Keala Keanaaina

No. 44
- Position: Fullback / Linebacker

Personal information
- Born: May 30, 1976 (age 49) Kealakekua, Hawaii, U.S.
- Height: 6 ft 3 in (1.91 m)
- Weight: 264 lb (120 kg)

Career information
- High school: Junípero Serra (San Mateo, California)
- College: California
- NFL draft: 2001: undrafted

Career history
- San Jose SaberCats (2001–2004); Cleveland Browns (2003)*;
- * Offseason and/or practice squad member only

Awards and highlights
- ArenaBowl champion (2004); First-team All-Arena (2003);

Career Arena League statistics
- Rushes: 76
- Rushing yards: 315
- Rushing TDs: 15
- Tackles: 34.5
- Sacks: 1
- Stats at ArenaFan.com

= Keala Keanaaina =

American football player (born 1976)

Keala Keanaaina (born May 30, 1976) is an American former professional football fullback who played two seasons with the San Jose SaberCats of the Arena Football League. He first enrolled at San Jose State University before transferring to the College of San Mateo and lastly the University of California, Berkeley.

----------

Resume the article on Keala Keanaaina, continuing directly after its final sentence.

• **Data section**:
----------

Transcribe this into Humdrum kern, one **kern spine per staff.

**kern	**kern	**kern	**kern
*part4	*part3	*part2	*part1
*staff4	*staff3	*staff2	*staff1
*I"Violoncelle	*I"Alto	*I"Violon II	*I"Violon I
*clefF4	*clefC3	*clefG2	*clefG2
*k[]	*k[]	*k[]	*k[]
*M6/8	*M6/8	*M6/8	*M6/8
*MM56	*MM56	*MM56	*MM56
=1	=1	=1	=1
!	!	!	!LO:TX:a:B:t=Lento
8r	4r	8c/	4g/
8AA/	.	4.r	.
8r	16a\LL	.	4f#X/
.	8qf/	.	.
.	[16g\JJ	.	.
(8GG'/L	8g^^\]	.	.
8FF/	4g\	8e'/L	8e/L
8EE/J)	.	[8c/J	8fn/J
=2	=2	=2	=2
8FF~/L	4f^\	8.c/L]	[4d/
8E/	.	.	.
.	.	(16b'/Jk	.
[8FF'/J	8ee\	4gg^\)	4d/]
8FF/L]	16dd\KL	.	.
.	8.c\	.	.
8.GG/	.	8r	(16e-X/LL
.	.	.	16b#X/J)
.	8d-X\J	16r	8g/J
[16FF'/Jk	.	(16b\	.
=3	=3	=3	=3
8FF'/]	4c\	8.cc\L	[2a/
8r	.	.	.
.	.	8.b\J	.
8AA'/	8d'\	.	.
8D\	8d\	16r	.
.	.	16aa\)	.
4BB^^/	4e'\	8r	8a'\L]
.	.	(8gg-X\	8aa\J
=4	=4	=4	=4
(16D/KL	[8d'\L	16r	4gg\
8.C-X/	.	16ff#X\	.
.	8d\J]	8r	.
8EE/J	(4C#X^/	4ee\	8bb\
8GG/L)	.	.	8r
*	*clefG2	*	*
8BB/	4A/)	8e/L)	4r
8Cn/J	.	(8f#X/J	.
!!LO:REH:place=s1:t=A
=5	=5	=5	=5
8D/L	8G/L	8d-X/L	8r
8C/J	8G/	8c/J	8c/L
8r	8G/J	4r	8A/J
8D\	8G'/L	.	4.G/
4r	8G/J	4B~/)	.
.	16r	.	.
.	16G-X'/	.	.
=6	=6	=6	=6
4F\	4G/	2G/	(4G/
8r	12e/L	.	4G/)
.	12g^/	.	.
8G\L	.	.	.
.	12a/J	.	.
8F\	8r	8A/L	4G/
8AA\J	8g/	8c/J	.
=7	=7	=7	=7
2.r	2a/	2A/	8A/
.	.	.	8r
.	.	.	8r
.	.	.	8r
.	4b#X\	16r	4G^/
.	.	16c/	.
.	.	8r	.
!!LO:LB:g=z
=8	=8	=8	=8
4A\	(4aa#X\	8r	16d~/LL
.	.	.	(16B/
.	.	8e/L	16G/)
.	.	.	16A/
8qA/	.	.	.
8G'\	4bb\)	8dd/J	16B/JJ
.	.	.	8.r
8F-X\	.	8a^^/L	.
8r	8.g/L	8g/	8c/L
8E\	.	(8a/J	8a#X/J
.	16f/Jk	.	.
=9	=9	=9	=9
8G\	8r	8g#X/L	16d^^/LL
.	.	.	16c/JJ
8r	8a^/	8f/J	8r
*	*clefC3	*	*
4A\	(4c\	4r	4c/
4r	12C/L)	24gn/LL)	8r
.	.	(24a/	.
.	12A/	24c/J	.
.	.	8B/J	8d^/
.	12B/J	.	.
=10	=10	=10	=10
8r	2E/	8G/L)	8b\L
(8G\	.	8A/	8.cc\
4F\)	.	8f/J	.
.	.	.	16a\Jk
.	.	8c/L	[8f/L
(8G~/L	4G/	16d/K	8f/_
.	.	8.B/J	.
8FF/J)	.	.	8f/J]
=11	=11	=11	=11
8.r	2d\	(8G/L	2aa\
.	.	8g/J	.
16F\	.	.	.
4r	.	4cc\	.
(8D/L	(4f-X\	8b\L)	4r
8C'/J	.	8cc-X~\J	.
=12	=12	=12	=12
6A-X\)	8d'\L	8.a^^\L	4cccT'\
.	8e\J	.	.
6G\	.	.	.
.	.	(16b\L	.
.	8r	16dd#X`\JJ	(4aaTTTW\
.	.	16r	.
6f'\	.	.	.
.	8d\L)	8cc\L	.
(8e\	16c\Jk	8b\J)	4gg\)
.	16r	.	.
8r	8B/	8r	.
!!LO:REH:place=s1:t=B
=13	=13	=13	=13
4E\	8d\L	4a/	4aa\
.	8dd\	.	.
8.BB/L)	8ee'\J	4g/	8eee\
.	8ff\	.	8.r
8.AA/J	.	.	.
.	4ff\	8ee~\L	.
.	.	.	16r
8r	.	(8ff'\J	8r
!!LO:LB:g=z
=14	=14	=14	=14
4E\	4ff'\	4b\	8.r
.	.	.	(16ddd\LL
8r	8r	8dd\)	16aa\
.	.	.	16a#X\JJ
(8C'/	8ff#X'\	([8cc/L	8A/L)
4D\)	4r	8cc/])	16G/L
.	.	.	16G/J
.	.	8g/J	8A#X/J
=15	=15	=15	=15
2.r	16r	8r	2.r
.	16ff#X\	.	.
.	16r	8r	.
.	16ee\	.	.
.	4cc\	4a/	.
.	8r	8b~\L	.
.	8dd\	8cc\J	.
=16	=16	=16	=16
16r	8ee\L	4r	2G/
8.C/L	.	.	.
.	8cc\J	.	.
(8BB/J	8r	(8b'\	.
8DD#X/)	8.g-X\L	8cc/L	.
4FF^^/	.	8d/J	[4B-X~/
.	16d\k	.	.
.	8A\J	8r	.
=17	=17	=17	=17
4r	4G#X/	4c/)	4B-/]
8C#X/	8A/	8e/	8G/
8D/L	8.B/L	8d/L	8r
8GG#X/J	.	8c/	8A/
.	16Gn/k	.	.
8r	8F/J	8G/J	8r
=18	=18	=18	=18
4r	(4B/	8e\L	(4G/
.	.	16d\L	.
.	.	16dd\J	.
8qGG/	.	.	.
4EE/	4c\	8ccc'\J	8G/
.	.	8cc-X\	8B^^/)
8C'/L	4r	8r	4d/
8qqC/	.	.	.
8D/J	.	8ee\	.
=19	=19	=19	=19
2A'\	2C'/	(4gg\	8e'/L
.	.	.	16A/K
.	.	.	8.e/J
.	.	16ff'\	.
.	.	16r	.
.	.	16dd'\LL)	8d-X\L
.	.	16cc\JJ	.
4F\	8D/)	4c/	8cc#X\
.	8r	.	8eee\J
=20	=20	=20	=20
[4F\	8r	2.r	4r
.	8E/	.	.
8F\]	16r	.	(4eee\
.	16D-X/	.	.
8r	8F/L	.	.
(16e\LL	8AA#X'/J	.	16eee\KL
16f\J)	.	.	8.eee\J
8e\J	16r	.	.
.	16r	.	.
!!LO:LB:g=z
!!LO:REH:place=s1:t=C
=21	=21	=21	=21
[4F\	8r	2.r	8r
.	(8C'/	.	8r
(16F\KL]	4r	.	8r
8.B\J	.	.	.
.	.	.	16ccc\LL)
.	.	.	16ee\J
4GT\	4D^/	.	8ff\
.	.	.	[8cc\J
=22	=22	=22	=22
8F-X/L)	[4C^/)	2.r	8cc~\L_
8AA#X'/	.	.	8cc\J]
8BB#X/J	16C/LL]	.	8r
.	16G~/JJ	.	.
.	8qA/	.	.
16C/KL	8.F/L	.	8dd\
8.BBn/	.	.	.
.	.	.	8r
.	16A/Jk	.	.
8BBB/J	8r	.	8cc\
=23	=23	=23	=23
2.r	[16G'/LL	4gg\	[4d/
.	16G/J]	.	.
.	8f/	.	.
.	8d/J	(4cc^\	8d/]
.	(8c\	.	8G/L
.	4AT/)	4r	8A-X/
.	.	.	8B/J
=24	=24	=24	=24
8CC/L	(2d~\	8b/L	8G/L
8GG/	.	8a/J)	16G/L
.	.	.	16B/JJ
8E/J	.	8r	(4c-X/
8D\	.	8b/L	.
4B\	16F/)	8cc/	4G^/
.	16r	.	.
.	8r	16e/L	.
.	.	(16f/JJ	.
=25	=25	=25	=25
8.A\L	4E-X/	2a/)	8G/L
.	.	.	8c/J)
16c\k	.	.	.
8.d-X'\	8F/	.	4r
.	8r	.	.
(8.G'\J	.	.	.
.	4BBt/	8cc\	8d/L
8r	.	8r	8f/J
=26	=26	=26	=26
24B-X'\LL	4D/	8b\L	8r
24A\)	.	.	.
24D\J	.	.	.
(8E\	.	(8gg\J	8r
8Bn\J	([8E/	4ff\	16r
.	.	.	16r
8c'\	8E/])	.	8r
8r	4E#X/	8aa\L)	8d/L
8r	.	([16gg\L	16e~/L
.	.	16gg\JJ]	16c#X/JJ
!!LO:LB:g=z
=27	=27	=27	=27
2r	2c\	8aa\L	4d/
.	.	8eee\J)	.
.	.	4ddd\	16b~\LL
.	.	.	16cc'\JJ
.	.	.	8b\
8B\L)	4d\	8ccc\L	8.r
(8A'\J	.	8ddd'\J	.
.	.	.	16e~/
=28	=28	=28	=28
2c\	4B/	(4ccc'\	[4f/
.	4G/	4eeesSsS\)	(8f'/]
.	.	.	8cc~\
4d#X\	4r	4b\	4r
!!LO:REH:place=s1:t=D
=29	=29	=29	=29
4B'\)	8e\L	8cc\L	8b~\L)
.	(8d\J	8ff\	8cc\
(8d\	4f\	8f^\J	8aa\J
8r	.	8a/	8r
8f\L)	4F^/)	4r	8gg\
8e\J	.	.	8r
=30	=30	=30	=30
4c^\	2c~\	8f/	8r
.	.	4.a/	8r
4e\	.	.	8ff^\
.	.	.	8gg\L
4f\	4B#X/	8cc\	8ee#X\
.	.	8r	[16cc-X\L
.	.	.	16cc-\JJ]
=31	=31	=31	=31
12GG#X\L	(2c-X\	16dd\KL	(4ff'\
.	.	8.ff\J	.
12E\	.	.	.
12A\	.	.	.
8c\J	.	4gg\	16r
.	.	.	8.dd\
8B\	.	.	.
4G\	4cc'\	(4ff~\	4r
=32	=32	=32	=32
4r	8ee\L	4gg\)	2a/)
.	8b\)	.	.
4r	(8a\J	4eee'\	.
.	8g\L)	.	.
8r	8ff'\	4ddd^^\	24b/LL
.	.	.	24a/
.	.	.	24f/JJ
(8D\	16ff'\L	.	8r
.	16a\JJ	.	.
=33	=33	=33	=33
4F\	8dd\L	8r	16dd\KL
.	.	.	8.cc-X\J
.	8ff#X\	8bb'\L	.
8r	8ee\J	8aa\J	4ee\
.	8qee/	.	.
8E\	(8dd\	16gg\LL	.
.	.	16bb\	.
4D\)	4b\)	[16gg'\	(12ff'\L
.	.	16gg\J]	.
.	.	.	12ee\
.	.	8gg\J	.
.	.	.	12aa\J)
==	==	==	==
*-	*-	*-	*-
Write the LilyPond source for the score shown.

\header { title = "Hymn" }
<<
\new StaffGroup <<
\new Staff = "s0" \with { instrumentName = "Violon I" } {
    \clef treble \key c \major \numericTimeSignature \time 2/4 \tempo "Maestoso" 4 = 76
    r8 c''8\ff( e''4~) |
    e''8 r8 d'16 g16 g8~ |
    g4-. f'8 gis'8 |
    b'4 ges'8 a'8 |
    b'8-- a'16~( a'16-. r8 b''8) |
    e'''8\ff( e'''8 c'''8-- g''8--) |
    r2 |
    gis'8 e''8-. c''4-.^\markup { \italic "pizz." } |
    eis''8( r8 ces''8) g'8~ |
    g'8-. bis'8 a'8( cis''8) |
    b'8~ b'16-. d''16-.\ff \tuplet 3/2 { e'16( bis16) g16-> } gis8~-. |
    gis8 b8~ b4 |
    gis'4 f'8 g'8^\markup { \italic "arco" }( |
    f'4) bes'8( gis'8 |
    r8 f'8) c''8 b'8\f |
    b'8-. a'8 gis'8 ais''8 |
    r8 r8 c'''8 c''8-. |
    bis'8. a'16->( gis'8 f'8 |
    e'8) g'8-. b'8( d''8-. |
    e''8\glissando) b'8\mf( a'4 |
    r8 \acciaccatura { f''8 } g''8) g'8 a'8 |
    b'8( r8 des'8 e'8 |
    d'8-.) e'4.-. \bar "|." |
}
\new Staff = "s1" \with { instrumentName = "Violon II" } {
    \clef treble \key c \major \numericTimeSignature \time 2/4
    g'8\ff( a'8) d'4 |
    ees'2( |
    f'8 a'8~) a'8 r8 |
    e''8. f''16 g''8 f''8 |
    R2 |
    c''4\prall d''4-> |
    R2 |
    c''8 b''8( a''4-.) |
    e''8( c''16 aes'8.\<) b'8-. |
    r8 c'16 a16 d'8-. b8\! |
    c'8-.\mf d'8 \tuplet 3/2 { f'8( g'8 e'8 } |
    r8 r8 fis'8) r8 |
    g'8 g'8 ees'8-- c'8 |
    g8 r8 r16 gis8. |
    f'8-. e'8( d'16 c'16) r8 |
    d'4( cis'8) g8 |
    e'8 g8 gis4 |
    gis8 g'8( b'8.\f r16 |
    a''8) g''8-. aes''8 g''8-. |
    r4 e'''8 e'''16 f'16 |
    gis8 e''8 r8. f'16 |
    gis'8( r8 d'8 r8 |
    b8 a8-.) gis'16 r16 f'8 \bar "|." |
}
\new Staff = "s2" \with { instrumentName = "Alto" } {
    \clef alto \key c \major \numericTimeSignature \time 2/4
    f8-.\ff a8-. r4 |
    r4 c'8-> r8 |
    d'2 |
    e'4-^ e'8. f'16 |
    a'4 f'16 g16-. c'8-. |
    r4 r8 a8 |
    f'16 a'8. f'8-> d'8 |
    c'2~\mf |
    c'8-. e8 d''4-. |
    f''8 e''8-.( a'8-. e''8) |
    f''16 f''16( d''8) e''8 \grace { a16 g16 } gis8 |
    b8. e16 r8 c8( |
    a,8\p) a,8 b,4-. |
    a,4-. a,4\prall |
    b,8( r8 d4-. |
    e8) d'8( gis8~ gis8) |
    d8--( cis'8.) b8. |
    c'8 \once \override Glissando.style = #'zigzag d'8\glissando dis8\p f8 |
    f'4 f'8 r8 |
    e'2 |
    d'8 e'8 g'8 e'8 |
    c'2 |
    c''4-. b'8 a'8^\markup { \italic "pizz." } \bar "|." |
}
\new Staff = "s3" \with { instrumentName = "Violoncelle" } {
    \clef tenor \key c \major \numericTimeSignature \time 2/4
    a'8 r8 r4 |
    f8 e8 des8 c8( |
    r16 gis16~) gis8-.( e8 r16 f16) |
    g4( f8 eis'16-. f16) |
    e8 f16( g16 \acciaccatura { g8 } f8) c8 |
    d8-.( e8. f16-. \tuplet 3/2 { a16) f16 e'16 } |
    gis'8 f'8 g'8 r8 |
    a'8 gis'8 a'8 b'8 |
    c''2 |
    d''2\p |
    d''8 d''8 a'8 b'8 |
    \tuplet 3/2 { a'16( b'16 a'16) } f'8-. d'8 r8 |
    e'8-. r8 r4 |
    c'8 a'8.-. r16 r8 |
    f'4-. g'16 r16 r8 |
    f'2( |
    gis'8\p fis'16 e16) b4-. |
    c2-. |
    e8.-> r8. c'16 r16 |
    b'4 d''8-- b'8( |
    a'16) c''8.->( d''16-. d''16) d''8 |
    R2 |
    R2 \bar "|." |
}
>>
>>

----------

• **Answer to this problem**:
==Early life==
Keanaaina played high school football at Junípero Serra High School in San Mateo, California. He earned WCAL Defensive Player of the Year and first team San Mateo County honors as a 6-1, 200-pound linebacker.

==College career==
Keanaaina first played college football for the San Jose State Spartans. He played in ten of eleven games at linebacker and on special teams his freshman year in 1993. He then spent a year and a half preparing for his Mormon mission.

Keanaaina later transitioned to fullback for the San Mateo Bulldogs, recording over 1,000 rushing yards and fourteen rushing touchdowns on the season. He had previously served a two-year Mormon mission from 1996-97.

Keanaaina played for the California Golden Bears from 1999 to 2000.

==Professional career==
Keanaaina was signed to the San Jose SaberCats' practice squad on June 13, 2001. He was placed on injured reserve on April 15, 2002. He rushed for 250 yards and ten touchdowns in 2003, earning first-team All-Arena honors. Keanaaina rushed for 65 yards and five touchdowns in 2004.

Keanaaina signed with the Cleveland Browns on July 22, 2003. He was released by the Browns on August 4, 2003.